TEXT PASSAGE below:

Search code examples
c#wpfsortingenumerable

Sorting a set of values with special characters


I have a task to sort a set of values in the DataTable. BUt the tricky part is that the values have special characters like '.' or '-' and negative values as well. The following picture is my current output: enter image description here

the data are separated by ';' in the picture. I am using the following code to sort the data.

DataTable myDataTable = new DataTable();
        myDataTable.Columns.Add("SN", typeof(string));
        string myValues = "";

        if (!File.Exists("d:\\DUDBC-values.txt")) //DUDBC-values.txt
        {
            Console.WriteLine("No file found");
            Console.ReadKey();
            return;
        }
        StreamReader file = new StreamReader("d:\\DUDBC-values.txt");
        string line;
        while ((line = file.ReadLine()) != null)
        {
            myValues += line;
            myValues += ";";
        }
        file.Close();


        string[] myValuesArray = myValues.Split(';');
        myValuesArray = myValuesArray.Take(myValuesArray.Count() - 1).ToArray();

        foreach (string myValue in myValuesArray)
        {
            DataRow myRow = myDataTable.NewRow();
            myRow["SN"] = myValue;
            myDataTable.Rows.Add(myRow);
        }

        string beforeSort = string.Join(";", myDataTable.AsEnumerable().Select(x => x["SN"]));
        Console.WriteLine("Before Sorting:");
        Console.WriteLine();

        Console.WriteLine(beforeSort);

        Console.WriteLine();


        IEnumerable<DataRow> sortedValues = myDataTable.AsEnumerable()

End of TEXT PASSAGE.
INPUT DATA below:

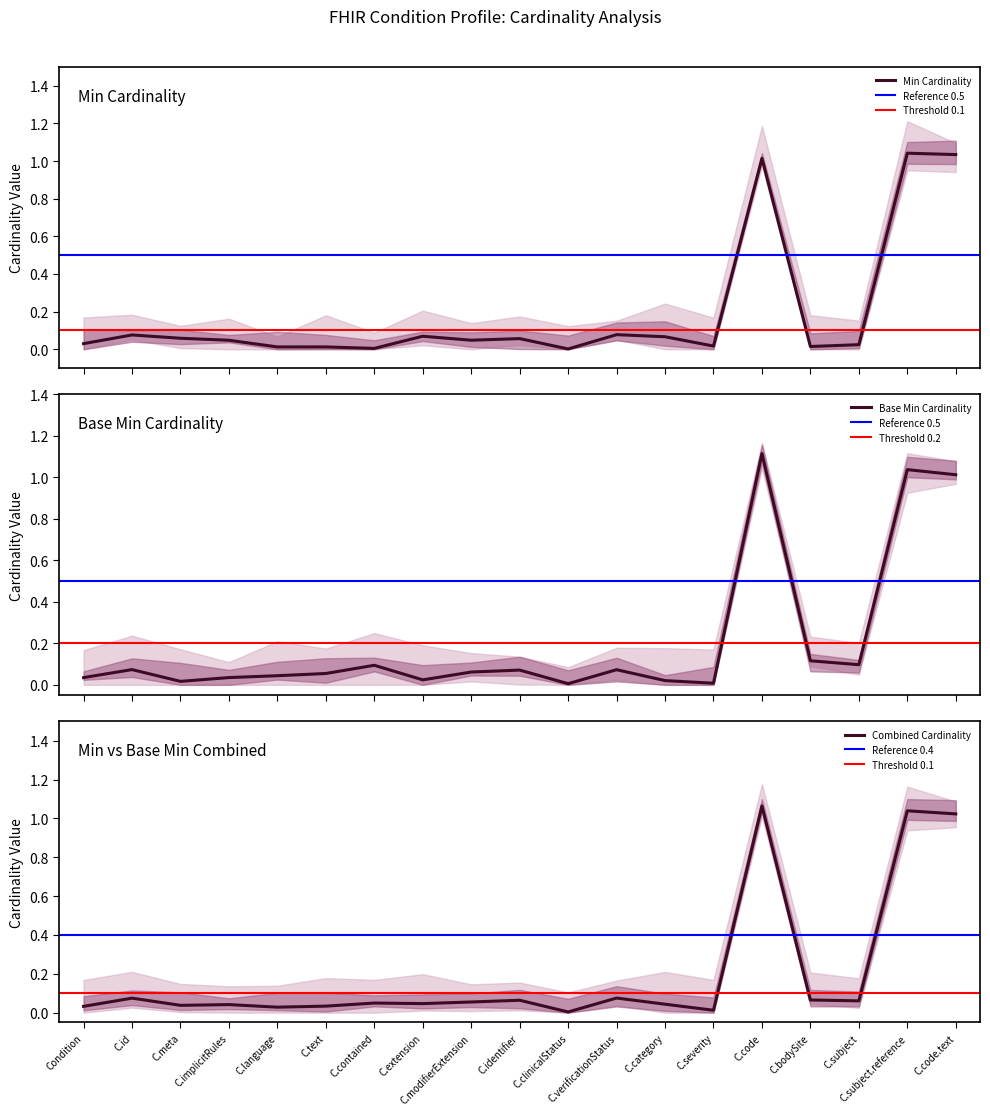

The Combined Cardinality series shows 0.1 at Condition. True or false?

False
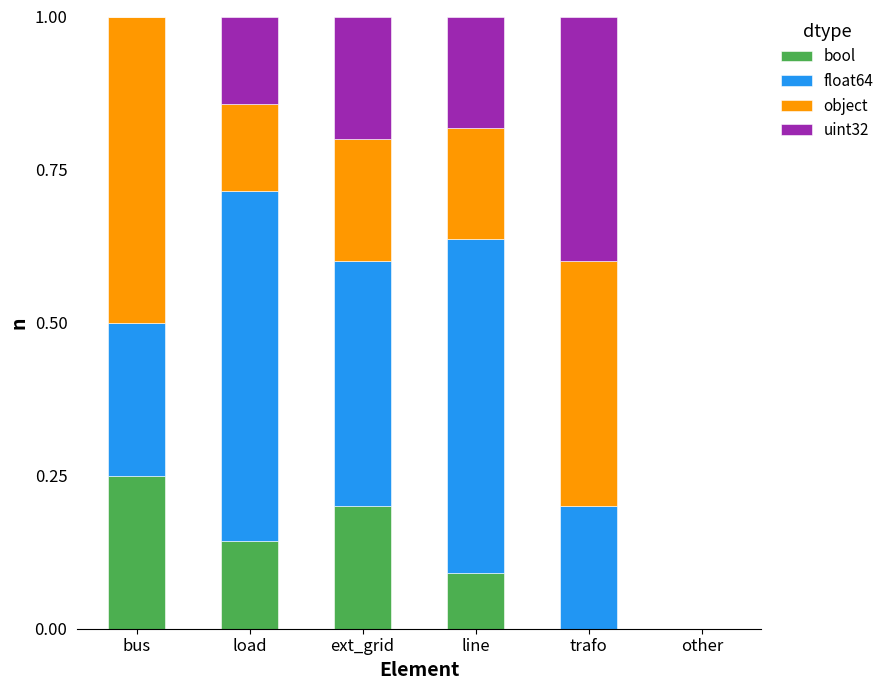

What is the sum of all bool values?

0.7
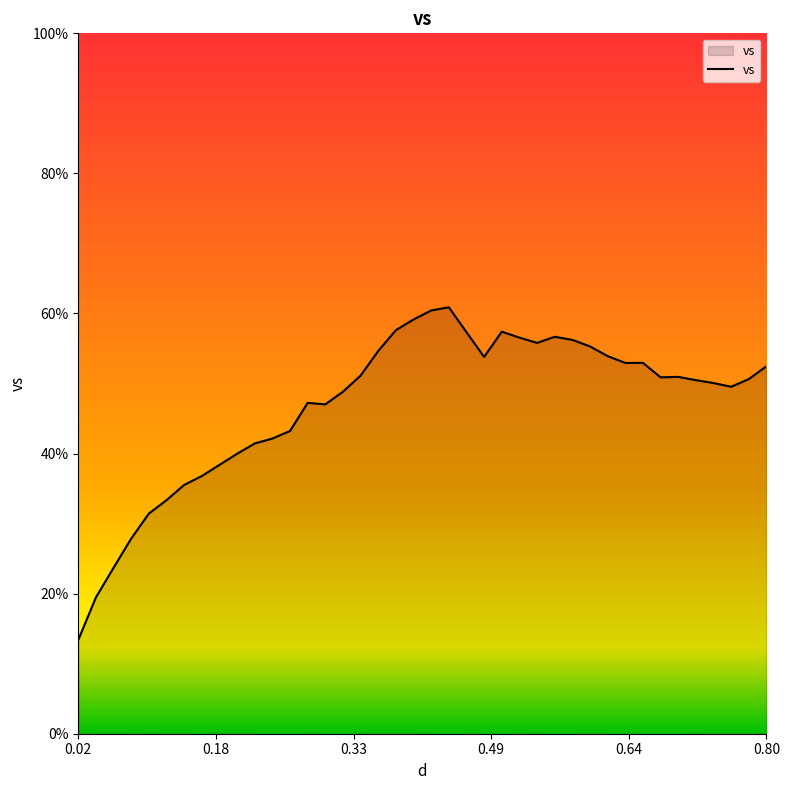

What is the difference between the maximum and minimum values?

47.5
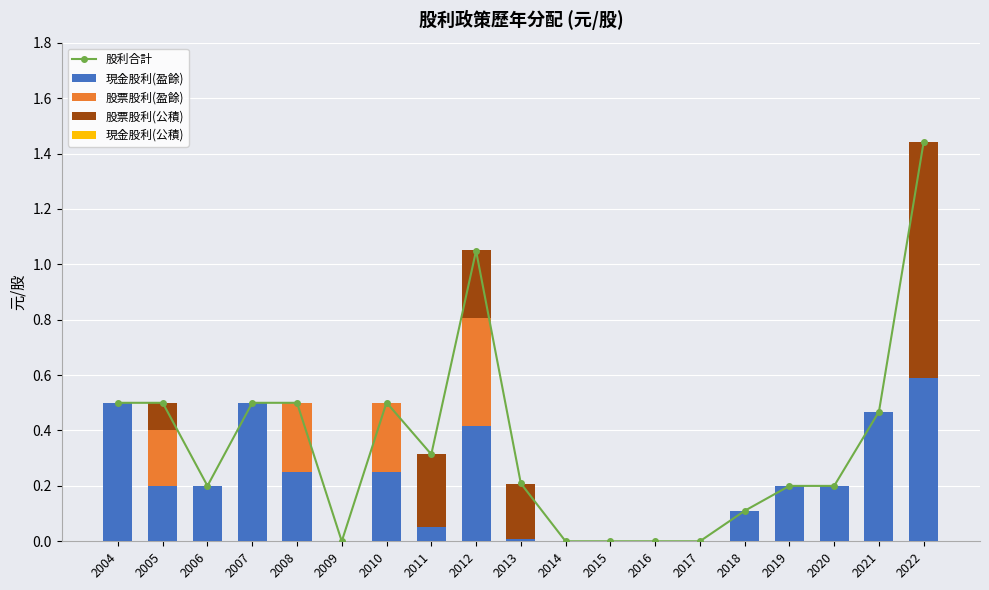

Rank the series at 2022 from highest to lowest value.

股利合計, 股票股利(公積), 現金股利(盈餘), 股票股利(盈餘), 現金股利(公積)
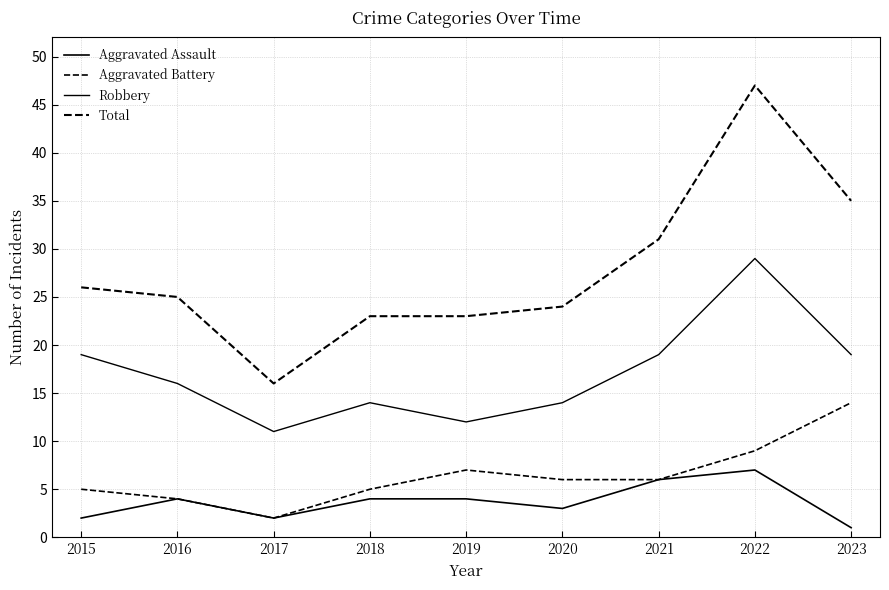

At which label is Total closest to 31?

2021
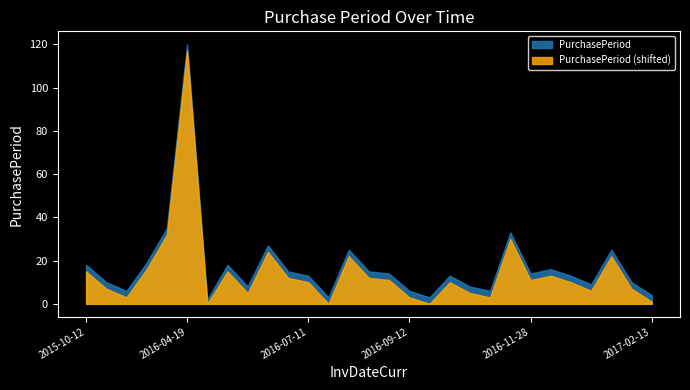

Where is the first local maximum?

2016-04-19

End of INPUT DATA.

▶ **ACTIVITIES**:
(1) From the code in the question on sorting values with special characters, list the names of all variables declared with the type string. Exclude array types.
(2) In the records, start at the line that has "At which label is Total closest to 31?" and continue through the end of the records. Substitute "local peak" for "local maximum" in those lines, change nothing else, and leave out the pictures.

▶ **RESULTS FOR EACH TASK**:
(1) myValues, line, myValue, beforeSort

(2)
At which label is Total closest to 31?

2021

Where is the first local peak?

2016-04-19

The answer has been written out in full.